To use all three kinds of data in practice, you could use a model of countries, including their GDP per capita and CPI ranking. The following table shows how it could be organized:
Ranking of Corruption Perception Index | Country | GDP Per Capita (USD) |
---|---|---|
1 | New Zealand | 42,084.35 |
1 | Denmark | 60,170.34 |
3 | Finland | 48,782.79 |
3 | Switzerland | 81,993.73 |
3 | Sweden | 51,615.02 |
3 | Singapore | 65,233.28 |
7 | Norway | 75,419.63 |
The first column is an example of ordinal data, where numerical values are used in a ranking rather than as a numerical count. The second column is categorical data as it includes the label of country names.

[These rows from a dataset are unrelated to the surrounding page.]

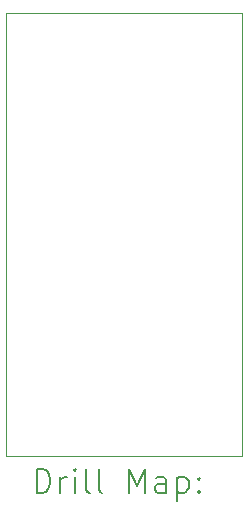
<source format=gbr>
%TF.GenerationSoftware,KiCad,Pcbnew,8.0.1*%
%TF.CreationDate,2024-04-18T20:01:48+02:00*%
%TF.ProjectId,jump,6a756d70-2e6b-4696-9361-645f70636258,rev?*%
%TF.SameCoordinates,Original*%
%TF.FileFunction,Drillmap*%
%TF.FilePolarity,Positive*%
%FSLAX45Y45*%
G04 Gerber Fmt 4.5, Leading zero omitted, Abs format (unit mm)*
G04 Created by KiCad (PCBNEW 8.0.1) date 2024-04-18 20:01:48*
%MOMM*%
%LPD*%
G01*
G04 APERTURE LIST*
%ADD10C,0.050000*%
%ADD11C,0.200000*%
G04 APERTURE END LIST*
D10*
X6350000Y-5200000D02*
X8350000Y-5200000D01*
X8350000Y-8950000D01*
X6350000Y-8950000D01*
X6350000Y-5200000D01*
D11*
X6608277Y-9263984D02*
X6608277Y-9063984D01*
X6608277Y-9063984D02*
X6655896Y-9063984D01*
X6655896Y-9063984D02*
X6684467Y-9073508D01*
X6684467Y-9073508D02*
X6703515Y-9092555D01*
X6703515Y-9092555D02*
X6713039Y-9111603D01*
X6713039Y-9111603D02*
X6722562Y-9149698D01*
X6722562Y-9149698D02*
X6722562Y-9178270D01*
X6722562Y-9178270D02*
X6713039Y-9216365D01*
X6713039Y-9216365D02*
X6703515Y-9235412D01*
X6703515Y-9235412D02*
X6684467Y-9254460D01*
X6684467Y-9254460D02*
X6655896Y-9263984D01*
X6655896Y-9263984D02*
X6608277Y-9263984D01*
X6808277Y-9263984D02*
X6808277Y-9130650D01*
X6808277Y-9168746D02*
X6817801Y-9149698D01*
X6817801Y-9149698D02*
X6827324Y-9140174D01*
X6827324Y-9140174D02*
X6846372Y-9130650D01*
X6846372Y-9130650D02*
X6865420Y-9130650D01*
X6932086Y-9263984D02*
X6932086Y-9130650D01*
X6932086Y-9063984D02*
X6922562Y-9073508D01*
X6922562Y-9073508D02*
X6932086Y-9083031D01*
X6932086Y-9083031D02*
X6941610Y-9073508D01*
X6941610Y-9073508D02*
X6932086Y-9063984D01*
X6932086Y-9063984D02*
X6932086Y-9083031D01*
X7055896Y-9263984D02*
X7036848Y-9254460D01*
X7036848Y-9254460D02*
X7027324Y-9235412D01*
X7027324Y-9235412D02*
X7027324Y-9063984D01*
X7160658Y-9263984D02*
X7141610Y-9254460D01*
X7141610Y-9254460D02*
X7132086Y-9235412D01*
X7132086Y-9235412D02*
X7132086Y-9063984D01*
X7389229Y-9263984D02*
X7389229Y-9063984D01*
X7389229Y-9063984D02*
X7455896Y-9206841D01*
X7455896Y-9206841D02*
X7522562Y-9063984D01*
X7522562Y-9063984D02*
X7522562Y-9263984D01*
X7703515Y-9263984D02*
X7703515Y-9159222D01*
X7703515Y-9159222D02*
X7693991Y-9140174D01*
X7693991Y-9140174D02*
X7674943Y-9130650D01*
X7674943Y-9130650D02*
X7636848Y-9130650D01*
X7636848Y-9130650D02*
X7617801Y-9140174D01*
X7703515Y-9254460D02*
X7684467Y-9263984D01*
X7684467Y-9263984D02*
X7636848Y-9263984D01*
X7636848Y-9263984D02*
X7617801Y-9254460D01*
X7617801Y-9254460D02*
X7608277Y-9235412D01*
X7608277Y-9235412D02*
X7608277Y-9216365D01*
X7608277Y-9216365D02*
X7617801Y-9197317D01*
X7617801Y-9197317D02*
X7636848Y-9187793D01*
X7636848Y-9187793D02*
X7684467Y-9187793D01*
X7684467Y-9187793D02*
X7703515Y-9178270D01*
X7798753Y-9130650D02*
X7798753Y-9330650D01*
X7798753Y-9140174D02*
X7817801Y-9130650D01*
X7817801Y-9130650D02*
X7855896Y-9130650D01*
X7855896Y-9130650D02*
X7874943Y-9140174D01*
X7874943Y-9140174D02*
X7884467Y-9149698D01*
X7884467Y-9149698D02*
X7893991Y-9168746D01*
X7893991Y-9168746D02*
X7893991Y-9225889D01*
X7893991Y-9225889D02*
X7884467Y-9244936D01*
X7884467Y-9244936D02*
X7874943Y-9254460D01*
X7874943Y-9254460D02*
X7855896Y-9263984D01*
X7855896Y-9263984D02*
X7817801Y-9263984D01*
X7817801Y-9263984D02*
X7798753Y-9254460D01*
X7979705Y-9244936D02*
X7989229Y-9254460D01*
X7989229Y-9254460D02*
X7979705Y-9263984D01*
X7979705Y-9263984D02*
X7970182Y-9254460D01*
X7970182Y-9254460D02*
X7979705Y-9244936D01*
X7979705Y-9244936D02*
X7979705Y-9263984D01*
X7979705Y-9140174D02*
X7989229Y-9149698D01*
X7989229Y-9149698D02*
X7979705Y-9159222D01*
X7979705Y-9159222D02*
X7970182Y-9149698D01*
X7970182Y-9149698D02*
X7979705Y-9140174D01*
X7979705Y-9140174D02*
X7979705Y-9159222D01*
M02*

</source>
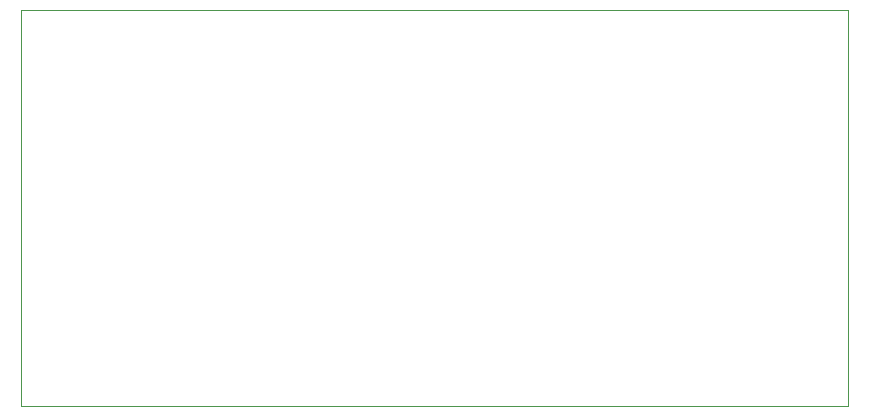
<source format=gm1>
%TF.GenerationSoftware,KiCad,Pcbnew,9.0.0-9.0.0-2~ubuntu24.04.1*%
%TF.CreationDate,2025-03-28T20:06:40+01:00*%
%TF.ProjectId,MarstekMonitor,4d617273-7465-46b4-9d6f-6e69746f722e,rev?*%
%TF.SameCoordinates,Original*%
%TF.FileFunction,Profile,NP*%
%FSLAX46Y46*%
G04 Gerber Fmt 4.6, Leading zero omitted, Abs format (unit mm)*
G04 Created by KiCad (PCBNEW 9.0.0-9.0.0-2~ubuntu24.04.1) date 2025-03-28 20:06:40*
%MOMM*%
%LPD*%
G01*
G04 APERTURE LIST*
%TA.AperFunction,Profile*%
%ADD10C,0.050000*%
%TD*%
G04 APERTURE END LIST*
D10*
X87000000Y-62500000D02*
X157000000Y-62500000D01*
X157000000Y-96000000D01*
X87000000Y-96000000D01*
X87000000Y-62500000D01*
M02*

</source>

The last column includes continuous data, as GDP is a quantitative value that can take on a range. In this model, the first column would be classified as a feature, with each country’s GDP per capita hypothetically being the dependent, target value - should there be a correlation between CPI ranking and GDP.
2
X1 - Normally Distributed
Mean: .4957
Median: .4965
X2 - Right Skewed
Mean: .1225
Median: .0757
X3 - Left Skewed
Mean: .8805
Median: .9199
3
Raw Data
Logarithmic Transformation
The plot shown after applying the logarithmic transformation to the raw data best communicates the change in life expectancy among all included countries from 1952 to 2007. It is much easier to see the difference between the two years in the second plot than in the first, as the second one more clearly demonstrates the dramatic increase in life expectancy worldwide from 1952 to 2007. Scaling down the values while preserving the variation of the variables through the logarithmic transformation allows for the second plot to be more readable.
4
Raw Data
Logarithmic Transformation
The second graph of the logarithmic transformation of the population variable clearly best communicates the change in population amongst all countries from 1952 to 2007. While the graph of the raw data is very concentrated and difficult to read, the second graph is much more spread out and shows the gradual increase in average population over the years. The values are too large in the first, raw data set, making the plots very concentrated around smaller values while including distinct outliers. Scaling the data down allows for a clearer plot that easily demonstrates how population changed over the given years.